Beyond all that, though, Cronin’s most impressive achievement in this opening section is the way he builds suspense. The suspense is positively Hitchcockian. Even though you know from early on what’s likely to happen, the narrative nevertheless generates prodigious, gripping suspense.
Then, at p.247, the novel topples off its own Continental Shelf into much dimmer territory. We are zipped forward 92 years to a Forest of Hands and Teeth like settlement in which the last humans on earth live, keeping the vampires (‘virals’ they’re called) at bay with massive perimeter arc lights all night every night. And for the following 500 pages of this very lengthy novel we trundle along an abyssal floor of sparser textual work. The prose is no less professional, and (after a saggy stretch) the characters are well-enough drawn. Thankfully, Cronin’s vampires are about death, not about teenage sexuality; and the book’s handling of death as a theme is pretty sophisticated, often compelling and even moving. But the suspense has all gone now. It all feels much less consequential; the story is much less effectively paced. There are some moments of tension and excitement, but the vim has gone out of the book. Naturally, having read a third of the way in, the reader doesn't want to give up. But the subsequent twists and turns of plot bring us not to a conclusion, but instead to the set-up for The Inevitable Volume Two Of The Global Bestselling VampireTrilogy. I couldn’t help but feel let-down.

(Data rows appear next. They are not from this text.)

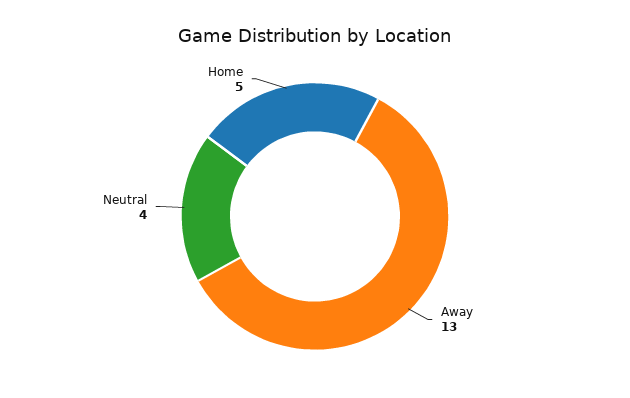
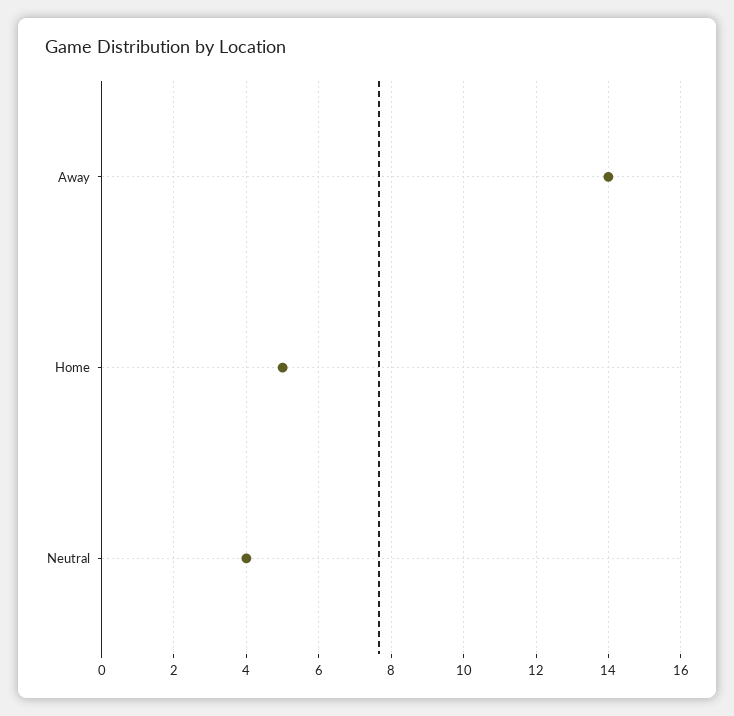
Away: 13 -> 14

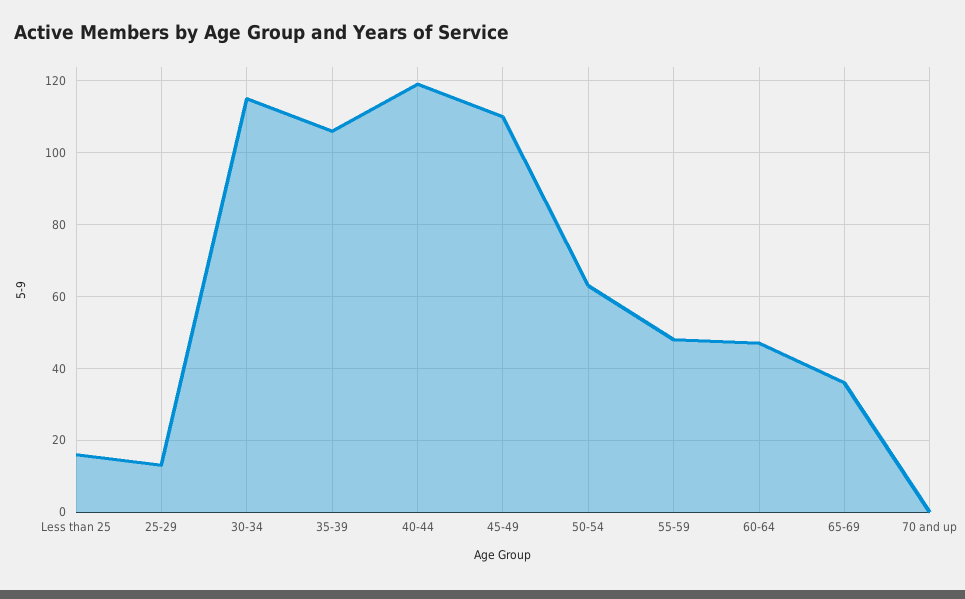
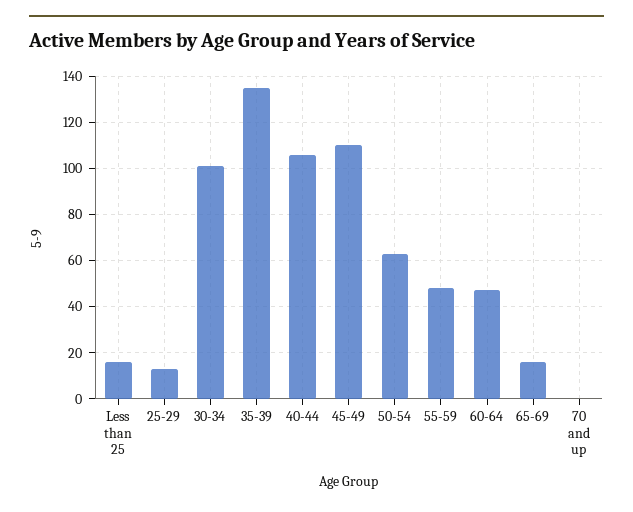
30-34: 115 -> 100
35-39: 105 -> 135
40-44: 120 -> 105
65-69: 35 -> 15

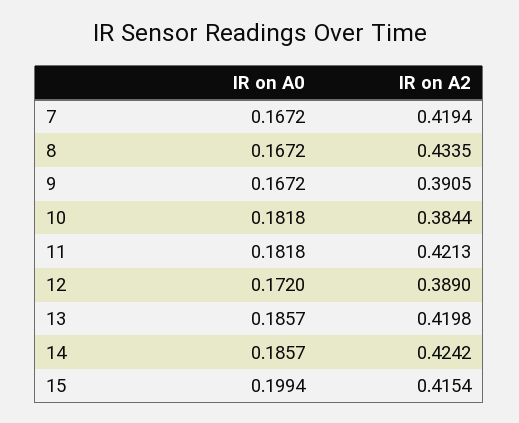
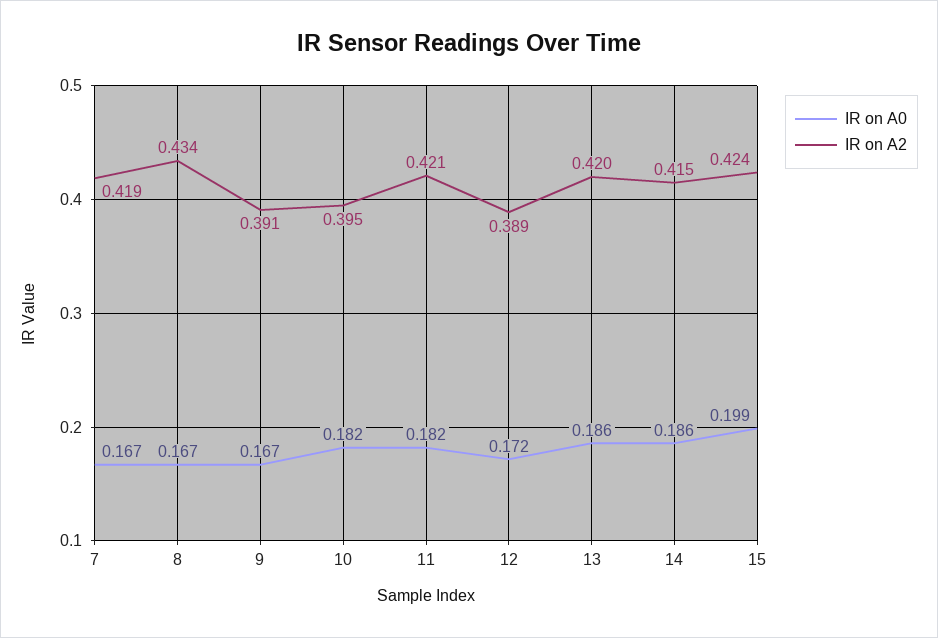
IR on A2, 10: 0.3844 -> 0.395
IR on A2, 14: 0.4242 -> 0.415
IR on A2, 15: 0.4154 -> 0.424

And then, having put the book down, beguiled (whilst I read) by its impressive combination of popular entertainment and intelligence, I bethought myself: hmmm. For what is this novel saying? It is saying: science, not faith, will bring about the end of the world (scientists prying into those Bolivian jungle caves; scientists working in the wicked Denver lab). It is saying, government is a force for secrecy and wickedness, and that the work of government produces horrible (though unintended) consequences. It is saying, via several of its black characters: negroes are magical, with access to spiritual authenticity inaccessible to, but fundamentally placed in the service of, whites. It is saying: guns are good—guns are sexy, and powerful, and will make you powerful, and will protect you. It is saying: self-reliance, wilderness skills, a strict code to live by, small-town virtues—these are not only good, they are humanity’s only hope. It is saying: life for modern Americans is patrolling the fence, stopping those evil hordes from swarming over. Ideologically, it’s a shrieky right-wing libertarian fable, this novel. It's a lie, at root; and the more worrying because it's so cleverly, competently put across.